The ballet begins with Clara Silberhaus, played by 15-year-old Delia Wada-Gill on opening night, wandering the streets. The story unfolds as Clara’s uncle Drosselmeier arrives at the Christmas party with the nutcracker doll Clara’s brother Fritz broke. Drosselmeier’s arrival also means an energetic Harlequin dance by Irlan Silva and Ji Young Chae as the robot ballerina. The dancing bear leaped onto the stage to huge applause and the packed opera house couldn’t stop giggling in unison at the comically proportioned bear doing splits in mid-air.
Once Clara drifted to sleep, the Christmas tree gets larger and grander, and The Nutcracker literally comes to life. The Nutcracker Prince’s fight with the mouse king, although not extremely captivating, had children in the audience glad to see more furry costumes onstage. The highlight was when the set transformed into the enchanting Magical Forest, where everything, including the Snow Queen and King’s outfits, glittered with a beautiful, silvery shimmer.
The Snow Queen and King’s duet was one of the two routines of the family-friendly show meant for showcasing and focusing on the sheer talent of the Boston Ballet performers, with Seo Hye Han and Paul Craig’s impressive chemistry making the routine flow smoothly.

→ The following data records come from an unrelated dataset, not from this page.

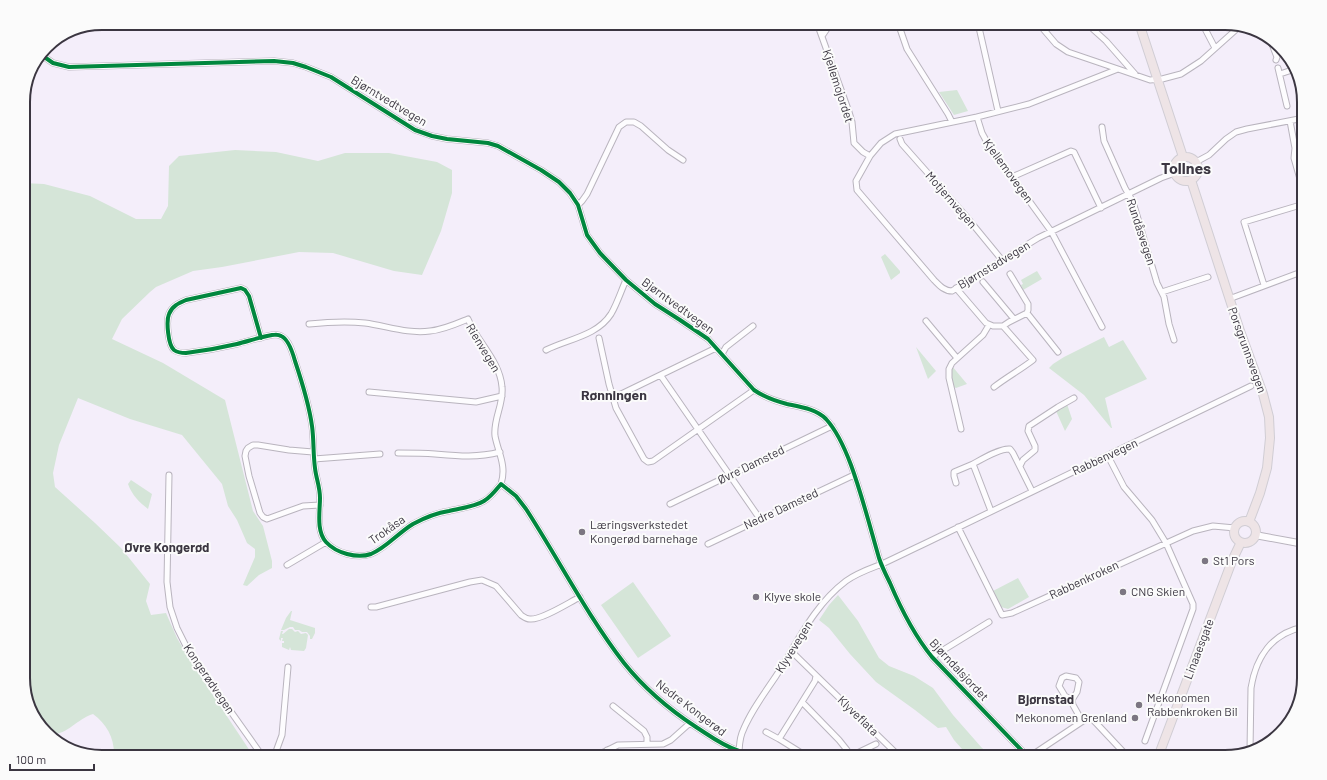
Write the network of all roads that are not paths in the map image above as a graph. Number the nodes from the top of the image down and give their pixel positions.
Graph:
1 (820, 30) edge
2 (826, 30) edge
3 (900, 30) edge
4 (980, 30) edge
5 (1044, 30) edge
6 (1094, 30) edge
7 (1142, 30) edge
8 (1206, 30) edge
9 (1234, 31) edge
10 (822, 36) junction
11 (1215, 48) junction
12 (1274, 49) edge
13 (45, 58) edge
14 (1276, 60) dead end
15 (1278, 68) dead end
16 (1118, 69) junction
17 (1290, 71) edge
18 (1280, 74) junction
19 (1136, 75) junction
20 (1158, 79) junction
21 (1287, 106) dead end
22 (998, 111) junction
23 (976, 117) junction
24 (1297, 120) edge
25 (1290, 121) junction
26 (952, 122) junction
27 (1102, 127) dead end
28 (900, 139) dead end
29 (870, 156) junction
30 (1182, 158) junction
31 (683, 160) dead end
32 (1196, 162) junction
33 (1297, 168) edge
34 (1175, 173) junction
35 (1012, 177) junction
36 (1191, 180) junction
37 (1129, 194) junction
38 (578, 205) junction
39 (1297, 206) edge
40 (1101, 208) junction
41 (1052, 231) junction
42 (1002, 260) junction
43 (1297, 273) edge
44 (1010, 274) dead end
45 (1208, 277) dead end
46 (626, 280) junction
47 (983, 282) dead end
48 (1264, 285) junction
49 (956, 288) junction
50 (1162, 292) junction
51 (1229, 299) junction
52 (1026, 313) junction
53 (1014, 319) junction
54 (926, 321) dead end
55 (310, 324) dead end
56 (989, 325) junction
57 (753, 326) dead end
58 (1003, 326) junction
59 (1102, 327) dead end
60 (261, 338) junction
61 (599, 338) dead end
62 (1174, 340) dead end
63 (716, 348) junction
64 (546, 350) dead end
65 (1058, 352) dead end
66 (722, 354) junction
67 (957, 358) junction
68 (660, 376) junction
69 (1251, 386) dead end
70 (994, 387) dead end
71 (754, 390) junction
72 (369, 392) dead end
73 (502, 396) junction
74 (613, 398) junction
75 (1074, 398) dead end
76 (832, 426) junction
77 (961, 429) dead end
78 (698, 430) junction
79 (313, 452) junction
80 (500, 452) junction
81 (398, 453) dead end
82 (380, 454) dead end
83 (1108, 456) junction
84 (314, 459) junction
85 (973, 464) junction
86 (1020, 466) junction
87 (169, 475) dead end
88 (730, 475) junction
89 (854, 475) junction
90 (956, 483) dead end
91 (501, 484) junction
92 (1032, 491) junction
93 (670, 504) dead end
94 (320, 505) junction
95 (991, 511) junction
96 (760, 519) junction
97 (1248, 522) junction
98 (958, 527) junction
99 (1235, 528) junction
100 (1255, 535) junction
101 (326, 542) junction
102 (1242, 542) junction
103 (1166, 543) junction
104 (1297, 543) edge
105 (708, 544) dead end
106 (881, 564) junction
107 (287, 565) dead end
108 (580, 597) junction
109 (371, 607) dead end
110 (990, 622) dead end
111 (1297, 629) edge
112 (791, 651) junction
113 (932, 657) junction
114 (288, 667) dead end
115 (816, 676) junction
116 (1072, 700) junction
117 (802, 702) junction
118 (613, 706) dead end
119 (1082, 721) junction
120 (690, 723) junction
121 (766, 732) dead end
122 (779, 739) junction
123 (1145, 741) dead end
124 (647, 744) junction
125 (876, 744) dead end
126 (1250, 746) edge
127 (258, 750) edge
128 (277, 750) edge
129 (607, 750) edge
130 (735, 750) edge
131 (739, 750) edge
132 (797, 750) edge
133 (847, 750) edge
134 (863, 750) edge
135 (893, 750) edge
136 (1022, 750) edge
137 (1039, 750) edge
138 (1121, 750) edge
139 (1161, 750) edge

1 - 10 street, Kjellemojordet
2 - 10 street, Kjellemojordet
3 - 26 street
4 - 22 street
5 - 16 street
6 - 19 street
7 - 20 highway
8 - 11 street
9 - 11 street
10 - 29 street, Kjellemojordet
11 - 20 street
12 - 14 street
13 - 38 street, Bjørntvedtvegen
15 - 18 street
16 - 19 street
16 - 22 street
17 - 18 street
18 - 21 street
19 - 20 street
20 - 30 highway
22 - 23 street
23 - 26 street
23 - 35 street, Kjellemovegen
24 - 25 street
25 - 32 street
25 - 33 street
26 - 29 street
27 - 37 street, Rundåsvegen
28 - 42 street, Motjernvegen
29 - 49 street, Bjørnstadvegen
30 - 32 highway
30 - 34 highway
31 - 38 street
32 - 36 highway
34 - 36 highway
34 - 37 street, Bjørnstadvegen
35 - 40 street
35 - 41 street, Kjellemovegen
36 - 51 highway, Porsgrunnsvegen
37 - 40 street, Bjørnstadvegen
37 - 50 street, Rundåsvegen
38 - 46 street, Bjørntvedtvegen
39 - 48 street
40 - 41 street, Bjørnstadvegen
41 - 42 street, Bjørnstadvegen
41 - 59 street, Kjellemovegen
42 - 49 street, Bjørnstadvegen
43 - 48 street
44 - 52 street
45 - 50 street
46 - 63 street, Bjørntvedtvegen
46 - 64 street
47 - 53 street
48 - 51 street
49 - 56 street
50 - 62 street, Rundåsvegen
51 - 97 highway, Porsgrunnsvegen
52 - 53 street
52 - 65 street
53 - 58 street
54 - 67 street
55 - 73 street, Rienvegen
56 - 58 street
56 - 67 street
57 - 66 street
58 - 70 street
60 - 60 street
60 - 79 street
61 - 74 street
63 - 66 street, Bjørntvedtvegen
63 - 68 street
66 - 71 street, Bjørntvedtvegen
67 - 77 street
68 - 74 street
68 - 78 street
69 - 83 street, Rabbenvegen
71 - 76 street, Bjørntvedtvegen
71 - 78 street
72 - 73 street
73 - 80 street, Rienvegen
74 - 78 street
75 - 86 street
76 - 88 street, Øvre Damsted
76 - 89 street, Bjørntvedtvegen
78 - 88 street
79 - 84 street
79 - 94 street
80 - 81 street
80 - 91 street, Rienvegen
82 - 84 street
83 - 92 street, Rabbenvegen
83 - 103 street
84 - 94 street
85 - 86 street
85 - 90 street
85 - 95 street
86 - 92 street
87 - 127 street, Kongerødvegen
88 - 93 street, Øvre Damsted
88 - 96 street
89 - 96 street, Nedre Damsted
89 - 106 street, Bjørntvedtvegen
91 - 101 street, Trokåsa
91 - 108 street
92 - 95 street, Rabbenvegen
94 - 101 street
95 - 98 street, Rabbenvegen
96 - 105 street, Nedre Damsted
97 - 99 highway
97 - 100 highway
98 - 103 street, Rabbenkroken
98 - 106 street, Rabbenvegen
99 - 102 highway
99 - 103 street, Rabbenkroken
100 - 102 highway
100 - 104 street
101 - 107 street
102 - 139 highway, Linaaesgate
103 - 123 street
106 - 112 street, Klyvevegen
106 - 113 street, Bjørndalsjordet
108 - 109 street
108 - 120 street, Nedre Kongerød
110 - 113 street
111 - 126 street
112 - 115 street, Klyveflata
112 - 131 street, Klyvevegen
113 - 136 street, Bjørndalsjordet
114 - 128 street
115 - 117 street
115 - 135 street, Klyveflata
116 - 116 street
116 - 119 street
117 - 122 street
117 - 133 street, Klyveflata
118 - 124 street
119 - 137 street, Bjørndalsjordet
119 - 138 street
120 - 124 street
120 - 130 street, Nedre Kongerød
121 - 122 street
122 - 132 street
124 - 129 street
125 - 134 street, Klyveflata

The opera house lobby buzzed with people excitedly recalling the snow and the comical furry characters as the ballet was ushered into the second act, in which Clara and the Nutcracker Prince arrive at his kingdom. The music, led by Beatrice Jona Affron, the company’s principal guest conductor, was noticeably more vibrant in the parts that presented Spanish, Arabian and Chinese dancers to reflect the diverse backgrounds. The Arabian duet, performed by Lasha Khozashvili and Lia Cirio, was an interesting change from traditional ballet moves.

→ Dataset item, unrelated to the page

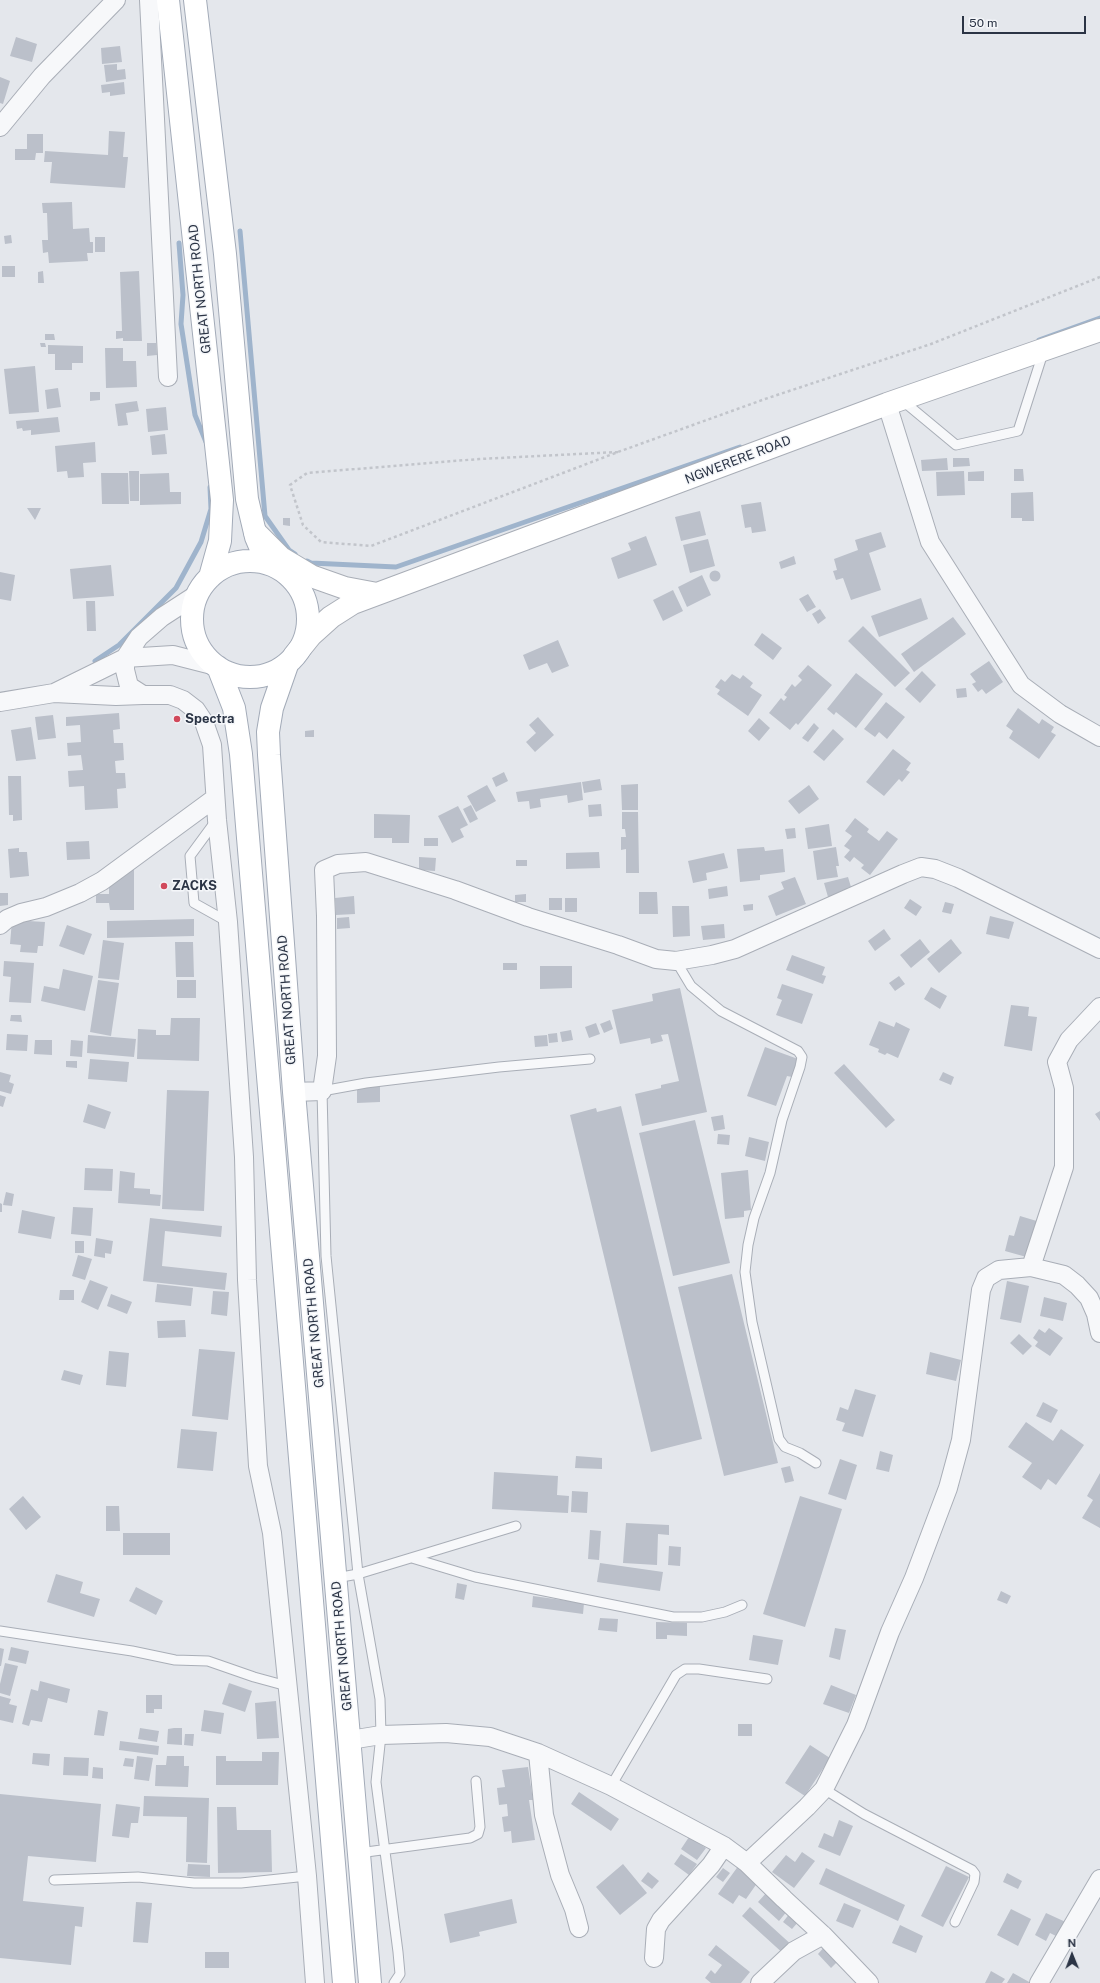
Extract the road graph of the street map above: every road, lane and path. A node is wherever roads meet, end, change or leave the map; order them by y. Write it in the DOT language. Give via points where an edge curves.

The Sugar Plum fairy’s performance easily stood out as the most memorable dance of the evening. Misa Kuranaga and Patrick Yocum’s grand pas de deux in the Kingdom of Sweets was a stunning climax to the performance.

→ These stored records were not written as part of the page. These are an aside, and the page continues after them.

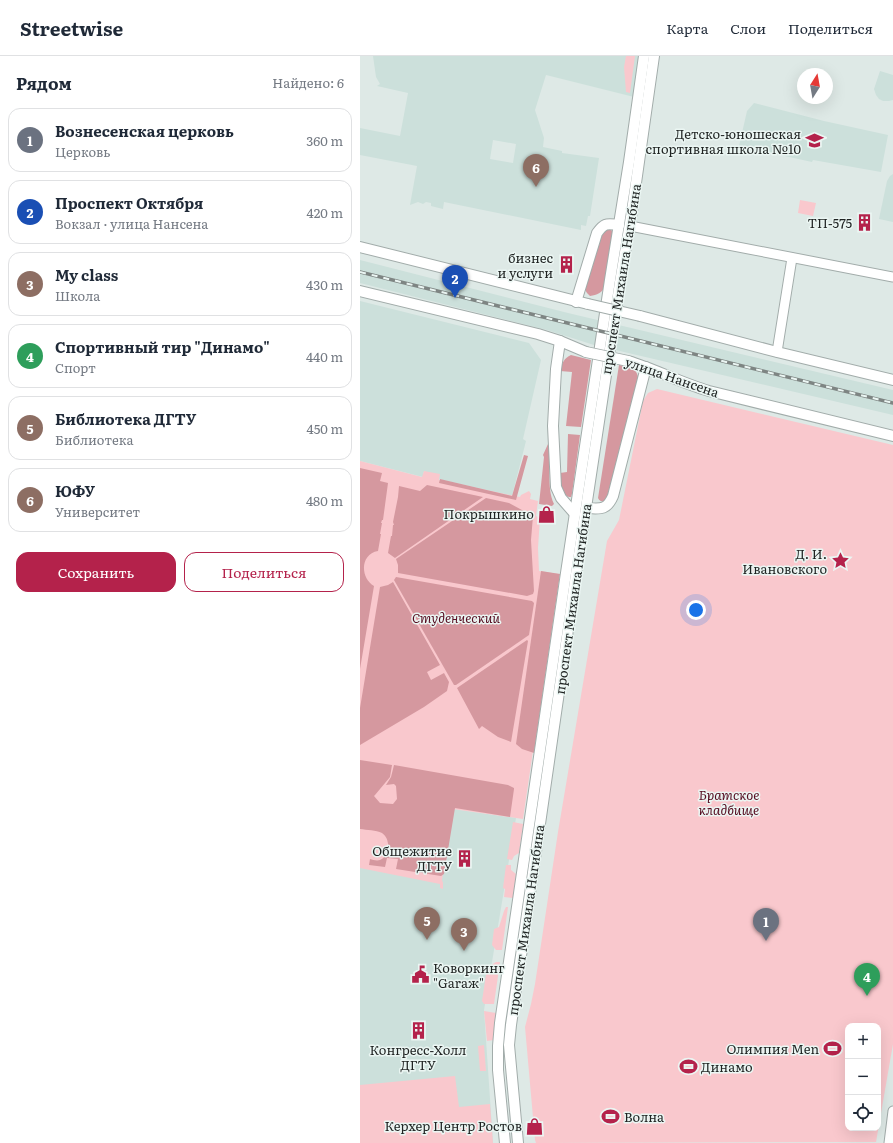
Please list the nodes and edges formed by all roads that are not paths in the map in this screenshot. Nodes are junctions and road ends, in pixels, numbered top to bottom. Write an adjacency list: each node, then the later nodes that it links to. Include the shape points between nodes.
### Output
1 (644, 56): 3 (main road, проспект Михаила Нагибина)
2 (654, 56): 4 (main road, проспект Михаила Нагибина)
3 (619, 225): 9 (main road, via 607,224 597,233); 18 (main road, проспект Михаила Нагибина)
4 (630, 226): 6 (street); 20 (main road, проспект Михаила Нагибина)
5 (360, 247): 9 (main road)
6 (792, 258): 7 (street); 13 (street)
7 (893, 277)
8 (360, 291): 10 (main road, улица Нансена)
9 (576, 302): 13 (main road, bridge)
10 (538, 334): 11 (main road, улица Нансена); 14 (main road, via 552,348)
11 (560, 341): 12 (main road, улица Нансена); 14 (main road)
12 (581, 350): 14 (main road, via 565,353); 15 (main road, улица Нансена, bridge)
13 (777, 352): 16 (main road)
14 (557, 362): 19 (main road, via 553,426 556,484 559,496)
15 (646, 367): 17 (main road, улица Нансена, via 709,391); 20 (main road, via 613,496 605,507)
16 (893, 380)
17 (893, 436)
18 (578, 499): 19 (main road); 21 (main road, проспект Михаила Нагибина)
19 (565, 502): 21 (main road)
20 (586, 508): 24 (main road, проспект Михаила Нагибина, via 511,1025 509,1045)
21 (575, 514): 23 (main road, проспект Михаила Нагибина, via 498,1046)
22 (893, 1111): 25 (street)
23 (505, 1143)
24 (518, 1143)
25 (889, 1143)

“Mother Ginger was my favorite part,” said 9-year-old Isabelle Abramovitz, whose mother Margaret said that they were visiting Boston and The Nutcracker for Isabelle’s birthday. “I’ve watched the performance many times, in Baltimore, Minneapolis, and the smaller community theaters. It’s always wonderful,” said Abramovitz. “I always love the Sugar Plum Fairy dance, that’s my favorite part.”
Misa Kuranaga’s performance as the Sugar Plum Fairy stood out from all the talent on the stage on opening night, although her partner and Nutcracker prince Patrick Yocum was a great complement to her skill in the grand pas de deux.
The famous, festive ballet was a treat for people of all ages, with the intricately designed costumes and sets by Robert Perdziola, complete with sparkling, festive lights by Mikki Kunttu. More than 200 students from Boston Ballet School joined the cast for this production.
The new version of the Nutcracker, which Nissinen described as “a completely new visualization,” is sure to enthrall audiences and make for a perfect addition to Boston’s festive season.
Tickets for The Nutcracker are available at bostonballet.org. Student rush tickets are just $25, cash only. Performances run through December 31.